Il terzo voto non c’è. May chiederà un’altra estensione all’Ue
Brexit Ma il negoziatore di Bruxelles gela Londra: «Nessuna proroga senza vere ragioni»
Brexit Ma il negoziatore di Bruxelles gela Londra: «Nessuna proroga senza vere ragioni»
A nove giorni alla British Exit, il prossimo 29 marzo, Theresa May non riesce a pacificare nemmeno il suo stesso governo mentre, secondo Michel Barnier, l’Ue non concederà il rinvio dell’uscita votato dall’aula la scorsa settimana. Eppure Brexit, la serie televisiva che Netflix avrebbe voluto produrre e che sta minacciando il primato di Coronation Street quanto a durata (in fondo la soap va in onda solo dal 1960), stava accusando un preoccupante calo di ascolti.
PER QUESTO JOHN BERCOW, lo Speaker e maestro di cerimonie di Westminster (quello che, un pelo congestionato, urla oooodaaaa – «order», ordine – con voce roca per disciplinare l’aula) inietta un po’ di brio nella trama. Con la complicità di Erskine May (nessuna relazione di parentela con la premier).
Ma andiamo con disordine. Dopo aver coperto la cicatrice del backstop con un velo di fondo tinta, ieri Theresa May avrebbe dovuto sottoporre alla Camera il suo accordo per l’uscita del Paese dall’Unione europea per la terza volta, il cosiddetto «voto significativo 3». Con simile machiavellico intrigo intendeva prendere per sfinimento i deputati che avevano già respinto il documento per due volte e con maggioranze imponderabili (230 e 149 voti, rispettivamente a gennaio e lo scorso 12 marzo) per poi chiedere a Bruxelles un’estensione «tecnica», di tre mesi dell’articolo cinquanta per produrre la legislazione necessaria a realizzare l’uscita secondo detto accordo.

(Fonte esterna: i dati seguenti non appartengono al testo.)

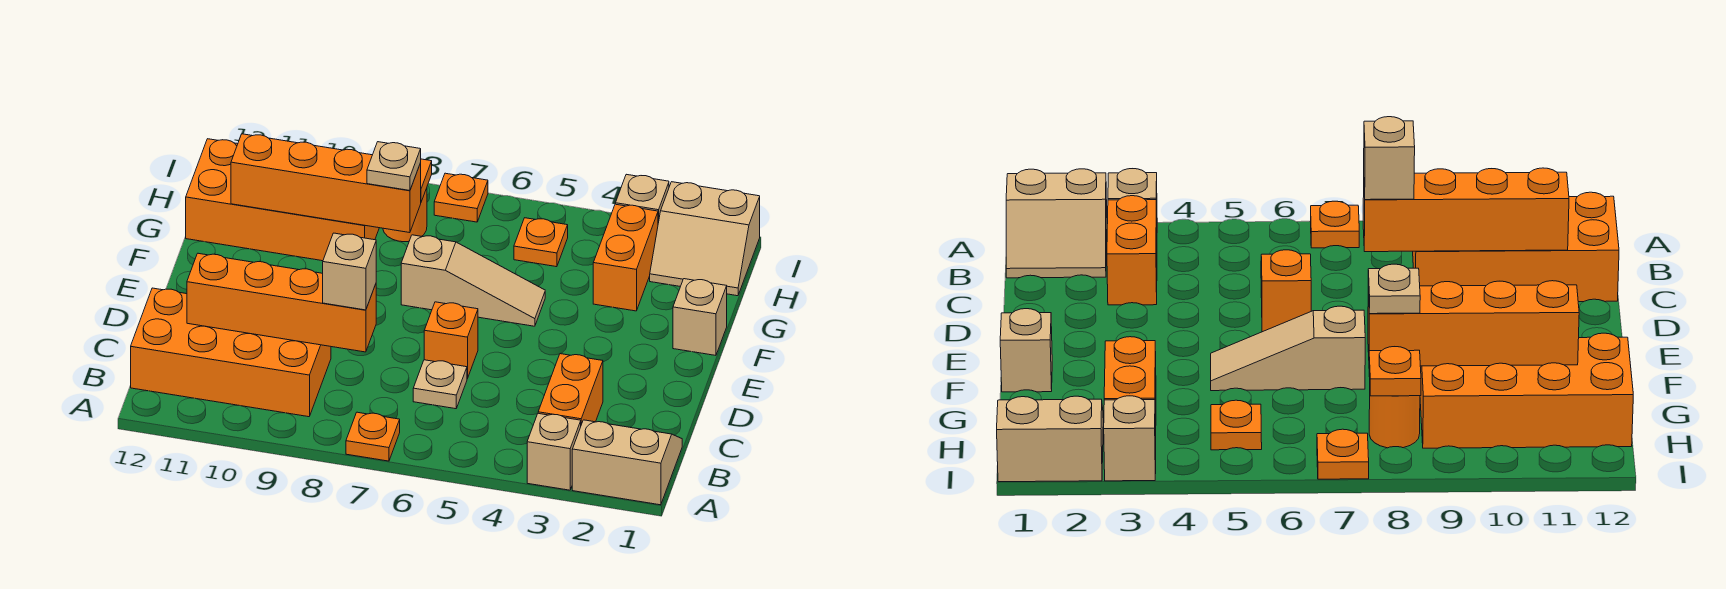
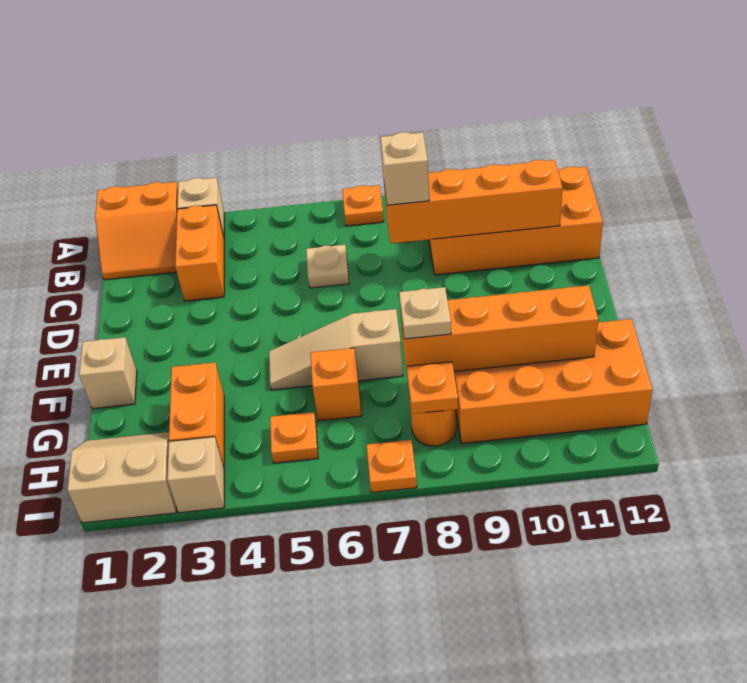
tan slope A1:B2 level 1 top A -> orange slope A1:B2 level 1 top A
orange brick D6 level 1 -> orange brick G6 level 1

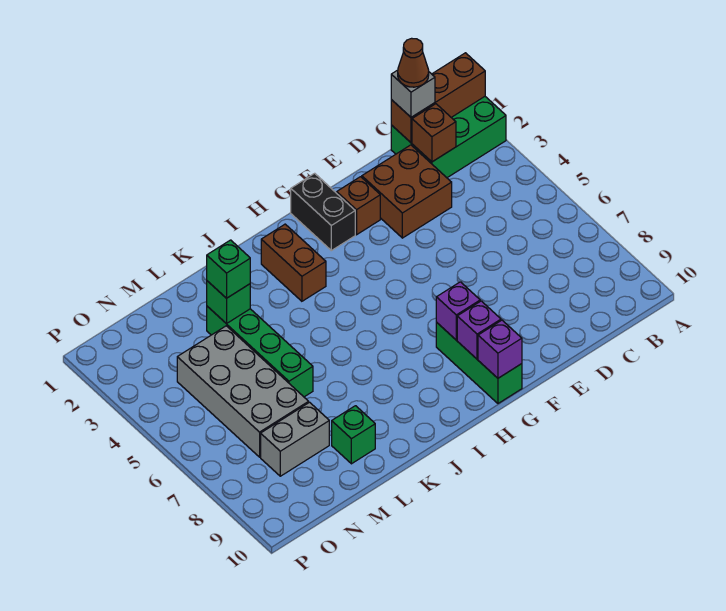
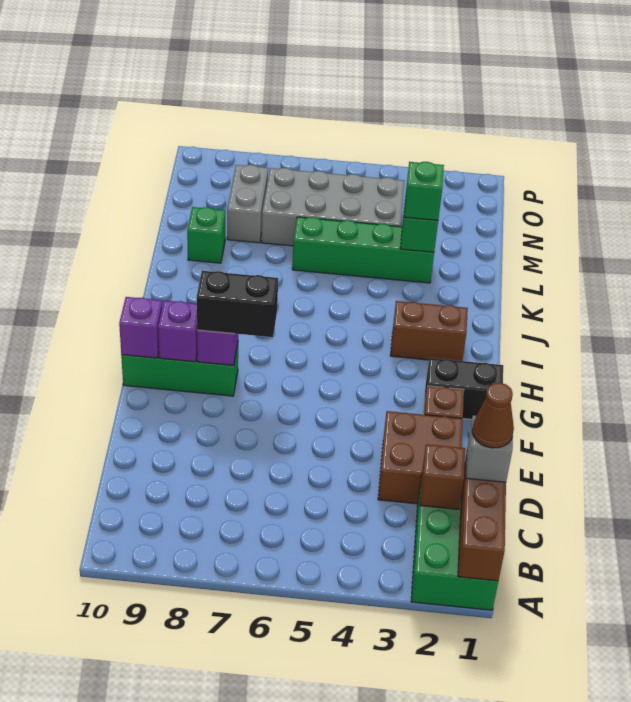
none -> black brick G7:G8 level 3

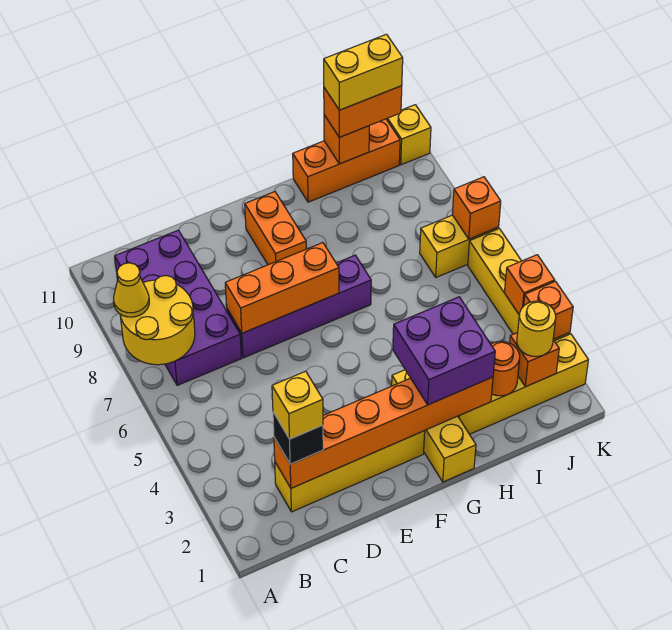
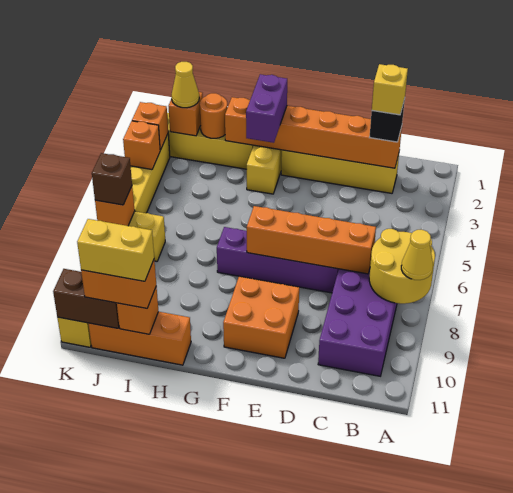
orange brick D7:F7 level 2 -> orange brick C7:F7 level 2
orange brick F9:F10 level 1 -> orange brick E9:F10 level 1
purple brick G2:H3 level 3 -> purple brick G2:G3 level 3
yellow round brick J2 level 3 -> yellow cone J2 level 3
none -> brown brick J11:K11 level 2
none -> brown brick K7 level 3

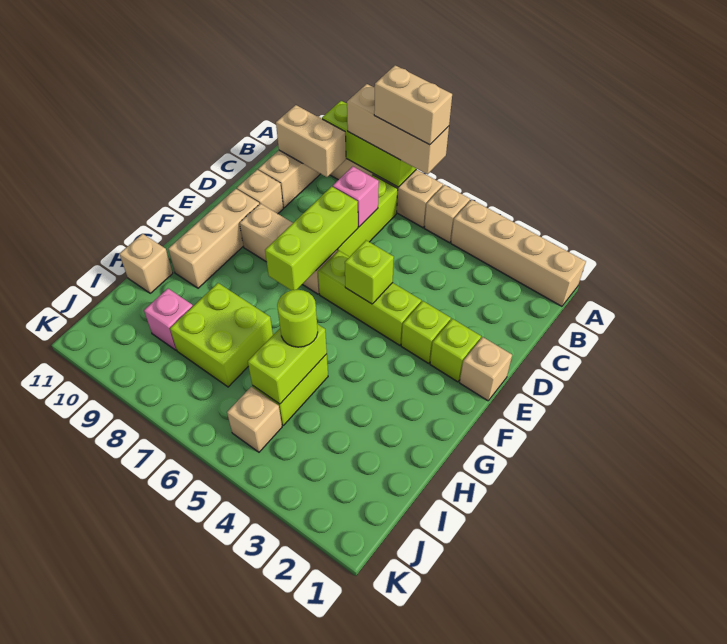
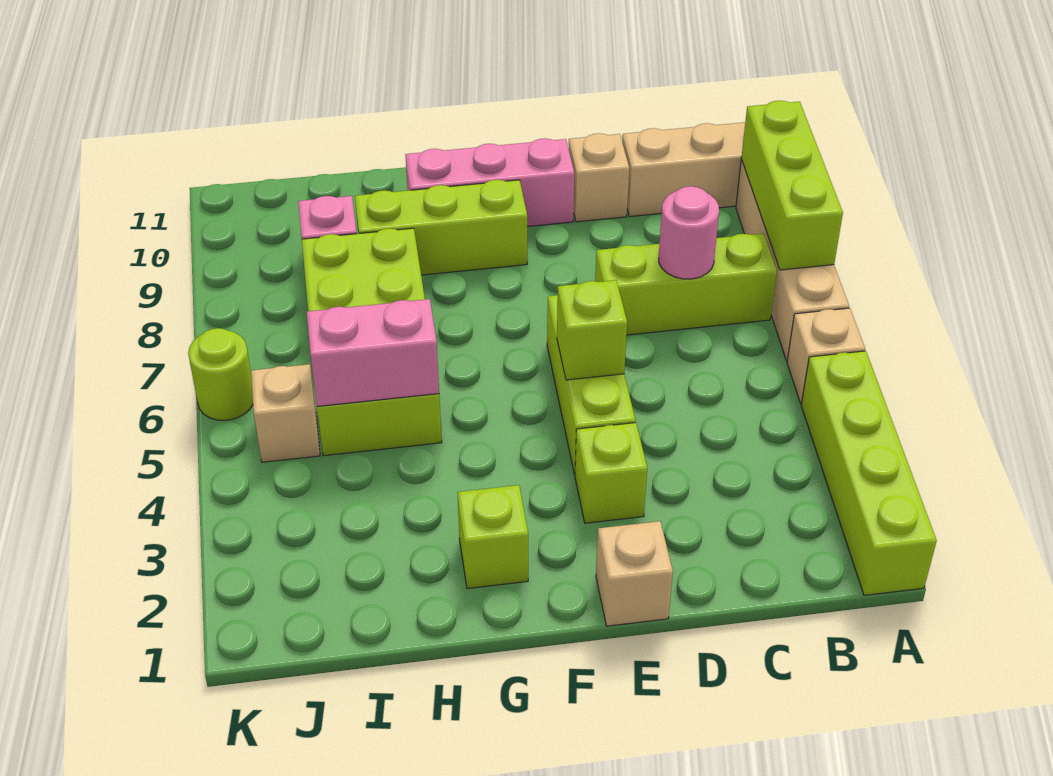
tan brick A1:A4 level 1 -> lime brick A1:A4 level 1
tan brick A6:A8 level 3 -> none
tan brick A6:A7 level 4 -> none
tan brick B9:B10 level 2 -> none
pink brick C7 level 2 -> pink round brick C7 level 2
lime brick D7:F7 level 2 -> lime brick F9:H9 level 1
lime brick E2 level 1 -> lime brick G2 level 1
tan brick E7:E9 level 1 -> none
tan brick E10:G10 level 1 -> pink brick E10:G10 level 1
lime brick H5:I5 level 2 -> pink brick H5:I5 level 2
lime round brick H5 level 3 -> lime round brick K6 level 1
tan brick H11 level 1 -> none

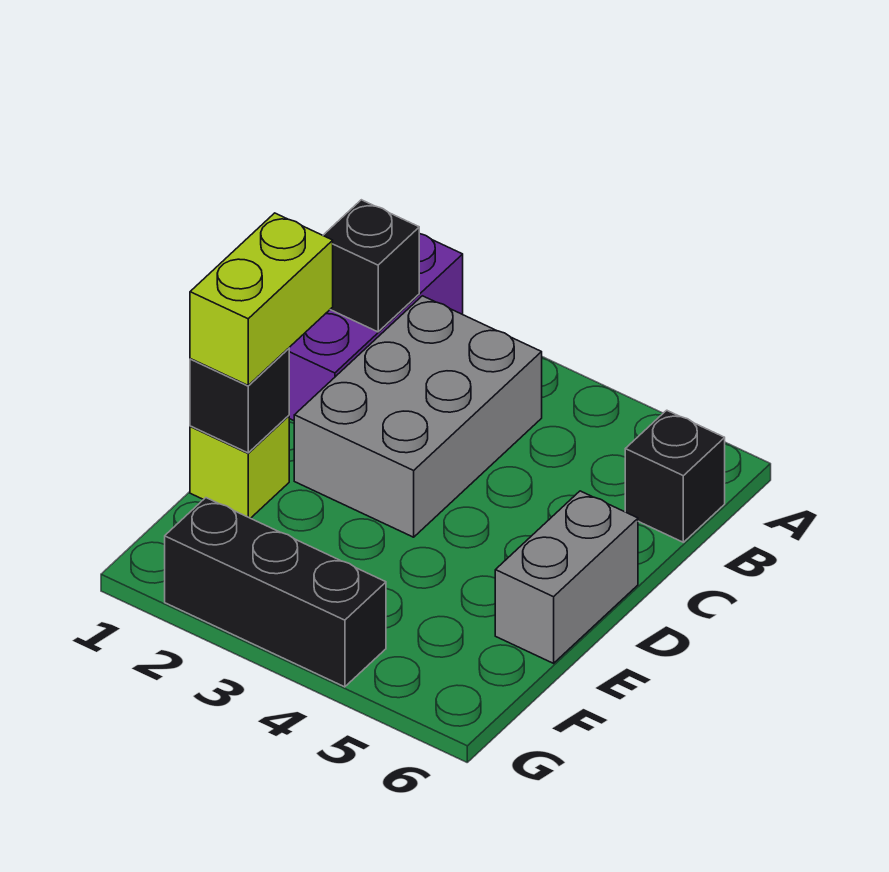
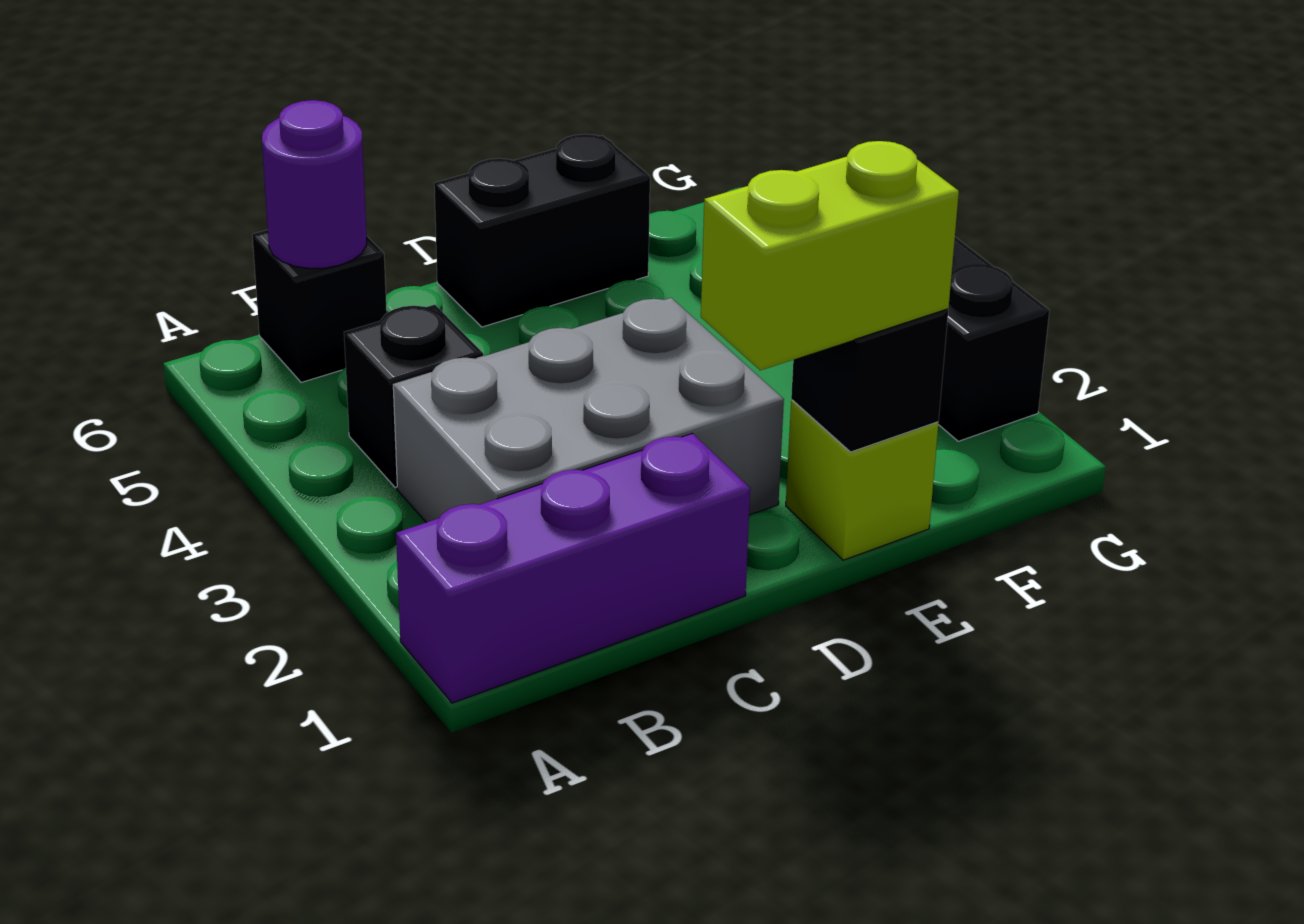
black brick B1 level 2 -> black brick B4 level 1
none -> purple round brick B6 level 2
grey brick D6:E6 level 1 -> black brick D6:E6 level 1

Ma non aveva fatto i conti con il deputato Tory che ricopre la carica di Speaker da un decennio, che è di simpatie remain e dunque indigesto alla destra euroscettica del partito.
Bercow è andato a rileggersi tutte le 496 pagine dell’Erskine May, sorta di manuale di riferimento della pratica parlamentare che prende il nome dal costituzionalista vittoriano che ne è autore. È ovvio che, in un Paese senza il tedio di una costituzione scritta, la pratica del passato (anche detta tradizione) diventi dirimente. E May (il manuale), riporta decisioni risalenti al 1604 secondo cui la camera non può vedersi chiedere due volte dal governo la stessa cosa, figuriamoci tre.
DECISIONI addotte dallo speaker per giustificare la propria opposizione al terzo sequel del voto significativo, facendo lo sgambetto a una May (la premier) che annaspa. E che ora si troverà costretta, giovedì, quando tornerà a Bruxelles a chiedere un’estensione ben più lunga dei tre mesi inizialmente ventilati, pare fino a nove, con ripercussioni devastanti sulla psiche sia dell’opinione pubblica britannica che della controparte europea. Naturalmente senza che sia scontato la ottenga. L’Inghilterra elisabettiana del Seicento aveva da vendere quel buonsenso di cui la Gran Bretagna elisabettiana di oggi sembra tragicamente deficitaria.
Ma tant’è. A prescindere dal protagonismo e dal frisson di Bercow nel fare uno sgambetto fatale a un governo barcollante a guida del suo stesso ex-partito, lo speaker ha il merito di aver fatto precipitare in termini ineludibili la crisi costituzionale innescata dall’esito referendario.
UN VIZIO DI SOSTANZA che vede un governo di minoranza quasi tutto per il leave opporsi a un parlamento a maggioranza filo-remain. Del resto gli umori a Westminster sono talmente ferali che, Bercow o non Bercow, May avrebbe comunque avuto un gran da fare per coartare nella terza replica dello stesso identico copione un Parlamento che vede offesa la propria intelligenza e sminuita la propria capacità decisionale.
Intanto la canizza fra i Tories prosegue, con i brexittieri più ferventi che studiano possibili modalità di aggiramento della volontà dello speaker, magari scartabellando la corrispondenza privata di Canuto il Grande. Una possibilità sarebbe una mozione di sfiducia nei confronti dello stesso Bercow.
E quindi, nel pieno rispetto della tradizione assurdista che ormai governa ogni passo di questa lunga marcia verso il nulla, votare contro la decisione di non votare di nuovo qualcosa contro cui si è già votato due volte e che non ha nessuna chance di passare una terza. Mentre Locke, Mill e Bentham girano nella tomba come le spugne di un autolavaggio.